— Exercise details —
Below are lines of data; give the number of them that contain "consumo", and only that.

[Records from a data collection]
※
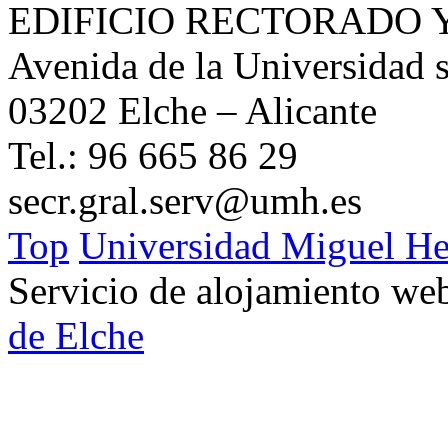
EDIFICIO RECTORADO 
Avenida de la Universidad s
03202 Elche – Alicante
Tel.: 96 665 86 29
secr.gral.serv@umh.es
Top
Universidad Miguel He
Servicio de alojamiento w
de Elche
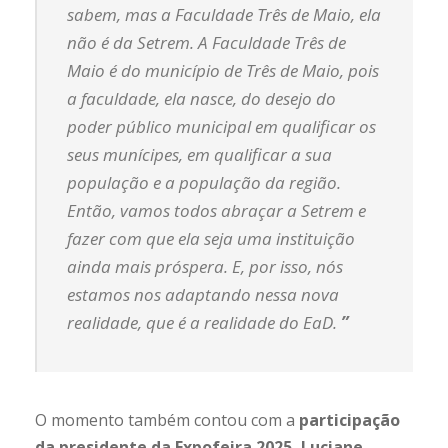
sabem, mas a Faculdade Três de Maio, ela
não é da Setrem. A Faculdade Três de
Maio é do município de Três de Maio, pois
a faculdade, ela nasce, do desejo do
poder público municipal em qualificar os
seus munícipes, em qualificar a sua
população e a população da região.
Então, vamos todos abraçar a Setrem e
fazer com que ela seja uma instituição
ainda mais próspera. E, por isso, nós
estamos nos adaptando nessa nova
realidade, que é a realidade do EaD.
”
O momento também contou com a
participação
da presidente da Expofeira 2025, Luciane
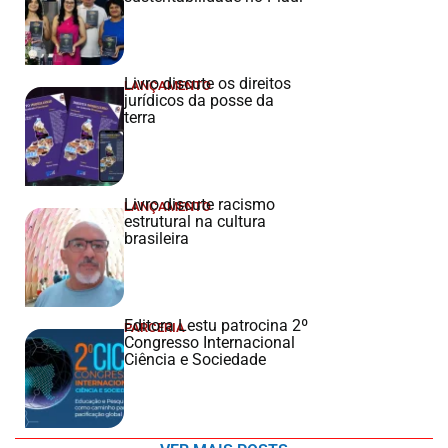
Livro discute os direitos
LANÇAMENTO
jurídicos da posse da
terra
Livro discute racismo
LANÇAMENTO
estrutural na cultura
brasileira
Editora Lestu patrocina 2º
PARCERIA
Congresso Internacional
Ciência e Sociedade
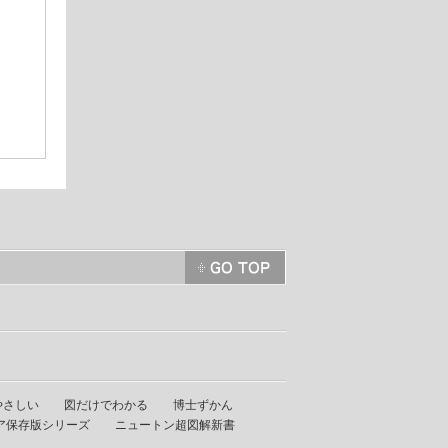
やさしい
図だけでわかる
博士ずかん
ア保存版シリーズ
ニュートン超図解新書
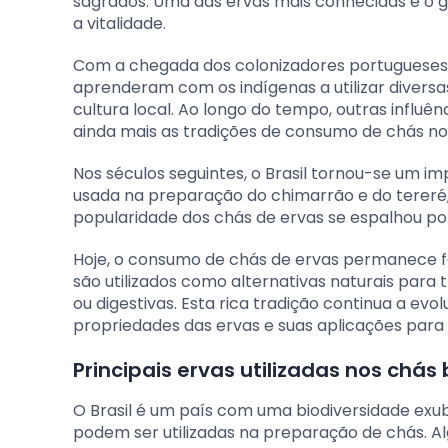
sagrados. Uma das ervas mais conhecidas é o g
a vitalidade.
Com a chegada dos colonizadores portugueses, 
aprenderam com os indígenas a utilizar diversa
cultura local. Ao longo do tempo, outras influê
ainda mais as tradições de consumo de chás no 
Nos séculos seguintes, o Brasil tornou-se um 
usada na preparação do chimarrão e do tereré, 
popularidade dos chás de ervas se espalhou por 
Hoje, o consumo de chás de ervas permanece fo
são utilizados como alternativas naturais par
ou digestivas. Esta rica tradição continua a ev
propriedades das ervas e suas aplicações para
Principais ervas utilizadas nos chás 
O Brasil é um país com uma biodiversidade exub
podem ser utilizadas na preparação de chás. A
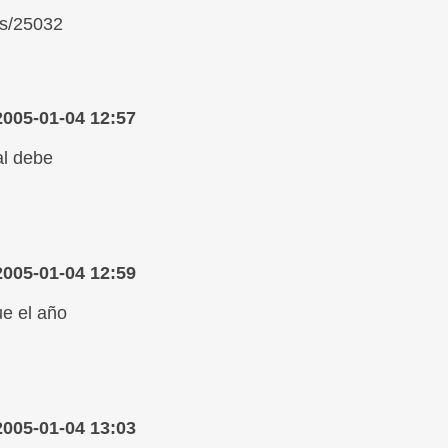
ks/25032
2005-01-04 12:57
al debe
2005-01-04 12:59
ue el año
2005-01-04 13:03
※
— Answer space —
2